— OP TE LOSSEN —
Schrijf de gegevens opnieuw op, van het begin tot en met de regel met "13: (51, 206)". Vervang daarbij "top-left" door "upper-left" en laat al het andere ongewijzigd.

— OEFENMATERIAAL —
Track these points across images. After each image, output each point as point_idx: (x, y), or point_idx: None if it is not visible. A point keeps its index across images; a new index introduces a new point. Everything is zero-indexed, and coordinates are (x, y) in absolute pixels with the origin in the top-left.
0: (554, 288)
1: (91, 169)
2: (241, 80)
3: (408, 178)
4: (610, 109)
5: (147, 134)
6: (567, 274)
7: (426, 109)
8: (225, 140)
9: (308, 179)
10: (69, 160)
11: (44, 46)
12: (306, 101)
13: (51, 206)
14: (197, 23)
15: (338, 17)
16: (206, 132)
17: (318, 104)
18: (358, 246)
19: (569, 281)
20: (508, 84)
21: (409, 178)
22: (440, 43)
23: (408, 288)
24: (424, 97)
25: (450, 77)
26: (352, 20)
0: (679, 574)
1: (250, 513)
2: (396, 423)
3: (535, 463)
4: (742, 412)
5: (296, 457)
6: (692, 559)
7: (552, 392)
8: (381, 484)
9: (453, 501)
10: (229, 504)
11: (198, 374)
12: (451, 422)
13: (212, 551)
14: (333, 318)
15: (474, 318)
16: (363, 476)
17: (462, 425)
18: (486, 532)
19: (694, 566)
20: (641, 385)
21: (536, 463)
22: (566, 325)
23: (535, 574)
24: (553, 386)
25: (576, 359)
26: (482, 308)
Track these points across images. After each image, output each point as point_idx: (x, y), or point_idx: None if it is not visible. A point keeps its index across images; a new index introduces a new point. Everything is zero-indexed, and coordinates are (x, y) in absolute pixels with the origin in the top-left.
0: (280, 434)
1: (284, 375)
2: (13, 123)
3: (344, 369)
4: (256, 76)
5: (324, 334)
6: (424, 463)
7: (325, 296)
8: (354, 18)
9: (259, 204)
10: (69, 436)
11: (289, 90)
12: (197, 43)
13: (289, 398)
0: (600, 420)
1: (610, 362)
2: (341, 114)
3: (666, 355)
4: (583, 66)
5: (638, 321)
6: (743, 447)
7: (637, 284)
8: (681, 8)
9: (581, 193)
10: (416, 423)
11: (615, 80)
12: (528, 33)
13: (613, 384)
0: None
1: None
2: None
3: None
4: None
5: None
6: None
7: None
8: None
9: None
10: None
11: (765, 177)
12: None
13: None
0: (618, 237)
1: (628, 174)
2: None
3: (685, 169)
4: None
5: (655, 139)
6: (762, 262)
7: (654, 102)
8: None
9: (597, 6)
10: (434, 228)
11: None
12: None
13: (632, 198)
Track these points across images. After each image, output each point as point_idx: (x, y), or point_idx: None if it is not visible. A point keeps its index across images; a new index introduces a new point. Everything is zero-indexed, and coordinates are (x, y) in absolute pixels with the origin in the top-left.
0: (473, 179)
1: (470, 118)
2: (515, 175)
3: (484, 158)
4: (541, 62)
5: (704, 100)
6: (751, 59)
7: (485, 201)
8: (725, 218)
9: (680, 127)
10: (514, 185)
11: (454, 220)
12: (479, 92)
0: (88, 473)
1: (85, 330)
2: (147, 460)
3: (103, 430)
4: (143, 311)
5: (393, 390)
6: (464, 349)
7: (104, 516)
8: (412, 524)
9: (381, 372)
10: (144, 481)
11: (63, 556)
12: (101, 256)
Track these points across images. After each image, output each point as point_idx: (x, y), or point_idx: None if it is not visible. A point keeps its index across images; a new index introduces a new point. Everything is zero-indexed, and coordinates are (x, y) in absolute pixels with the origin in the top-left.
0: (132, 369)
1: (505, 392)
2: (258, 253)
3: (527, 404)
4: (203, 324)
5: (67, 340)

— UITWERKING —
Track these points across images. After each image, output each point as point_idx: (x, y), or point_idx: None if it is not visible. A point keeps its index across images; a new index introduces a new point. Everything is zero-indexed, and coordinates are (x, y) in absolute pixels with the origin in the upper-left.
0: (554, 288)
1: (91, 169)
2: (241, 80)
3: (408, 178)
4: (610, 109)
5: (147, 134)
6: (567, 274)
7: (426, 109)
8: (225, 140)
9: (308, 179)
10: (69, 160)
11: (44, 46)
12: (306, 101)
13: (51, 206)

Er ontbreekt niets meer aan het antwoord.